__What is being asked__:
Rewrite the listing below, changing every "slice" to "wedge" and keeping all other text the same. Leave the pictures out of your answer.

# # #

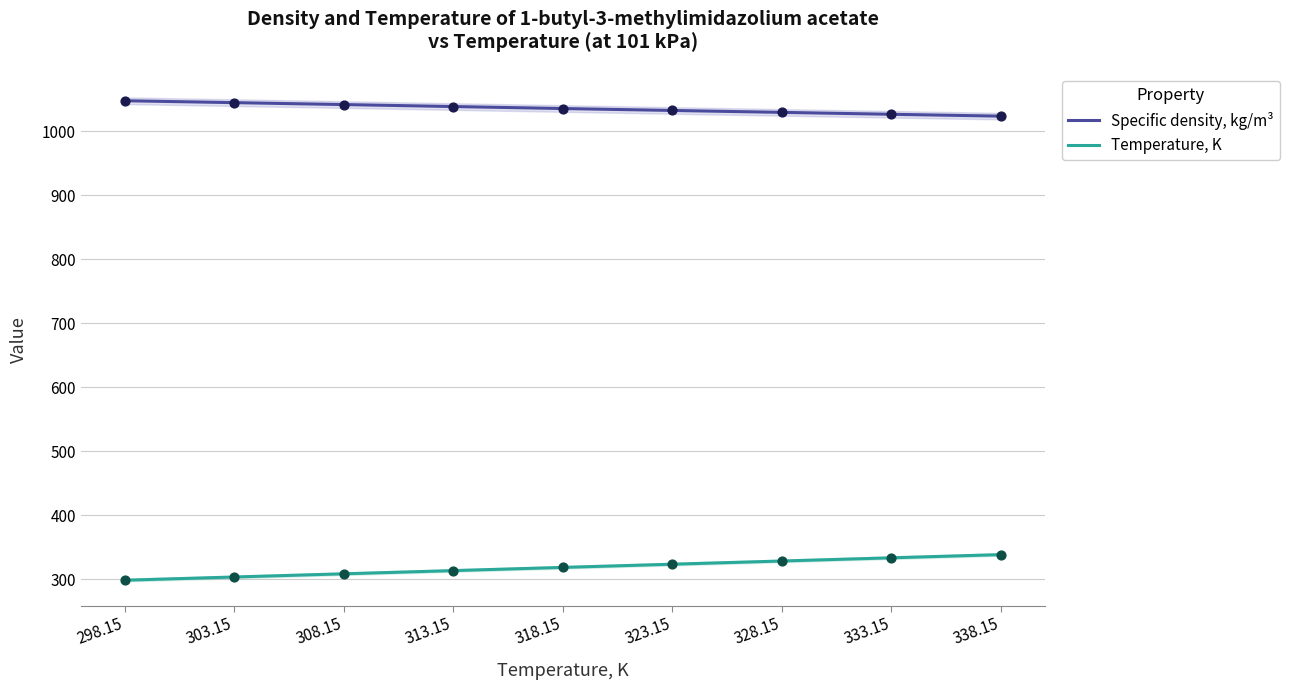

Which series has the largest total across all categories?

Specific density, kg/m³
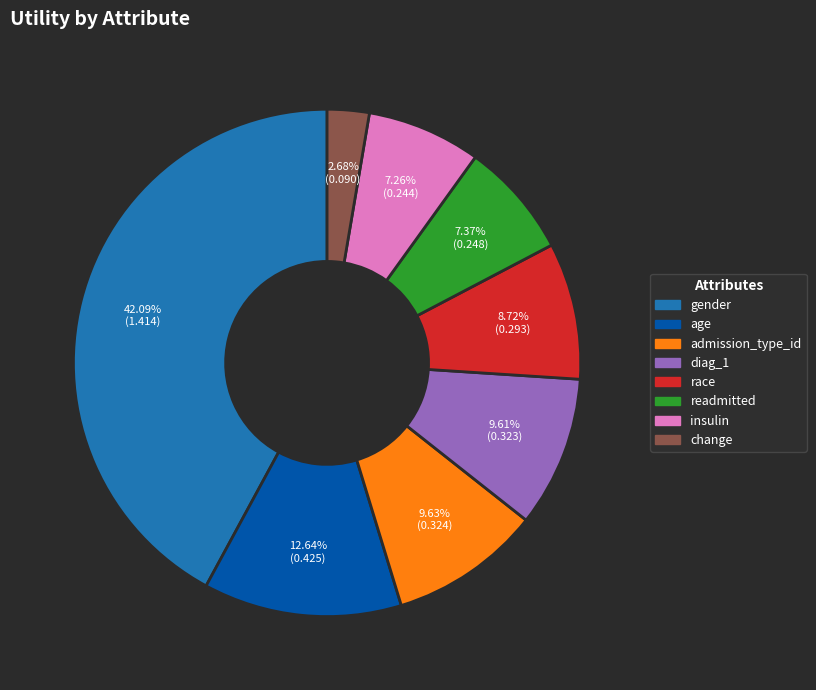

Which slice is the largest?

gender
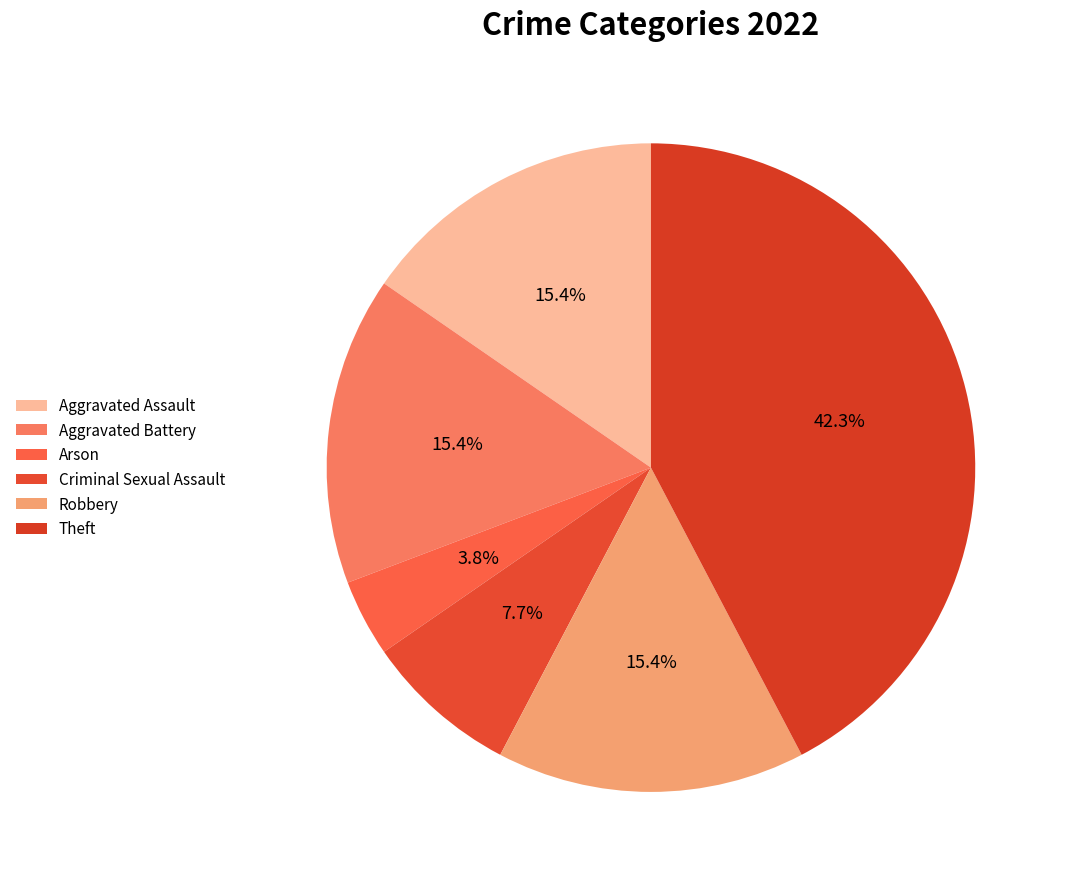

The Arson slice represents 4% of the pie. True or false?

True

# # #

__Your response__:
Which series has the largest total across all categories?

Specific density, kg/m³

Which wedge is the largest?

gender

The Arson wedge represents 4% of the pie. True or false?

True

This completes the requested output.